On the callee side, for i32s on 64BIT and i1s in 32/64BIT we create fixed objects the size of the value type and then use the appropriate load (lw or lb). Except for i8 and i16s which I think are extended to fit the reg size. I think this is consistent with LLVM PPC32.
On the caller side we always do a PtrByteSize store.
Having the caller and callee semantics in the same test is helpful, but it leads to having really large tests. Can we split the tests into 2. 1 for everything fits in regs and 1 for when we have to go to the stack?
Maybe we can do an NFC patch which splits the tests?

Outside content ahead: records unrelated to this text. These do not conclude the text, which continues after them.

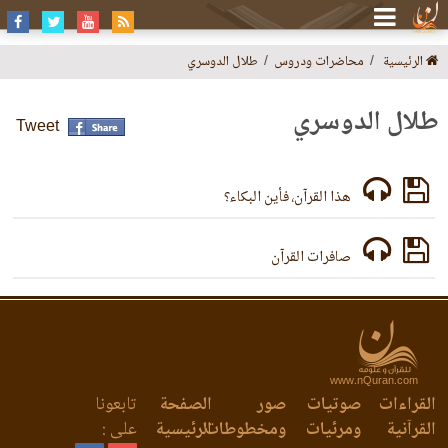
الرئيسية
محاضرات ودروس
طلال الدوسري
طلال الدوسري
Tweet
هذا القرآن، فأين البكاء؟
صافرات القرآن
www.nQuran.com
القراءات
صوتيات
صور
الصفحة
تابعونا
القرآنية
ومرئيات
ومخطوطات
الرئيسية
على :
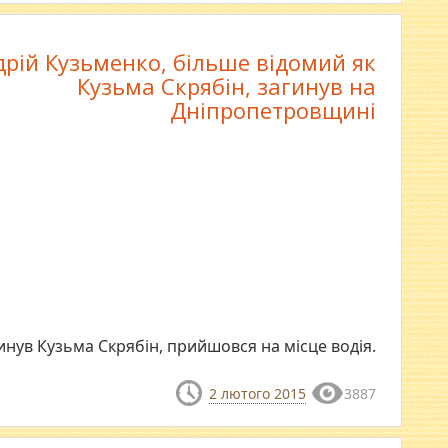
дрій Кузьменко, більше відомий як
Кузьма Скрябін, загинув на
Дніпропетровщині
гинув Кузьма Скрябін, прийшовся на місце водія.
2 лютого 2015
3887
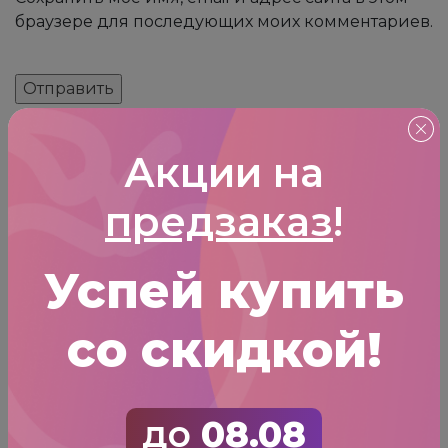
браузере для последующих моих комментариев.
Выбор места:
Акции на
Участок для посадки лучше выбрать с
предзаказ
!
притенением. Если же растение высаживается
на солнце, необходимо регулярно поливать его
и не давать почве сильно пересыхать. Почва
Успей купить
должна быть плодородной и с хорошим
дренажем. Для этого можно использовать
со скидкой!
гальку или речной песок.
Уход:
Практически каждую весну корни гейхеры
до
08.08
оголяются, поднимаясь наружу. Их следует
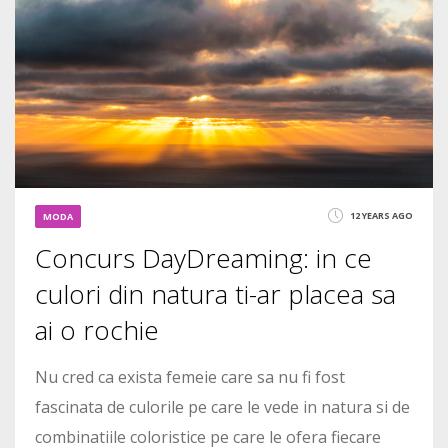
12 YEARS AGO
MODA
Concurs DayDreaming: in ce
culori din natura ti-ar placea sa
ai o rochie
Nu cred ca exista femeie care sa nu fi fost
fascinata de culorile pe care le vede in natura si de
combinatiile coloristice pe care le ofera fiecare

llvm/lib/Target/PowerPC/PPCISelLowering.cpp | ||
---|---|---|
7031 | I made it so we to the adjustment on 32BIT too and added a bool test case. |
Rebase off https://reviews.llvm.org/D75126 and fix expected output of caller side tests based on that patch.
I agree with this change though I plan that it will be committed on another change to correct the caller stackarg patch I authored previously. I think it's best to do this as an independent change with new test coverage for what was missed.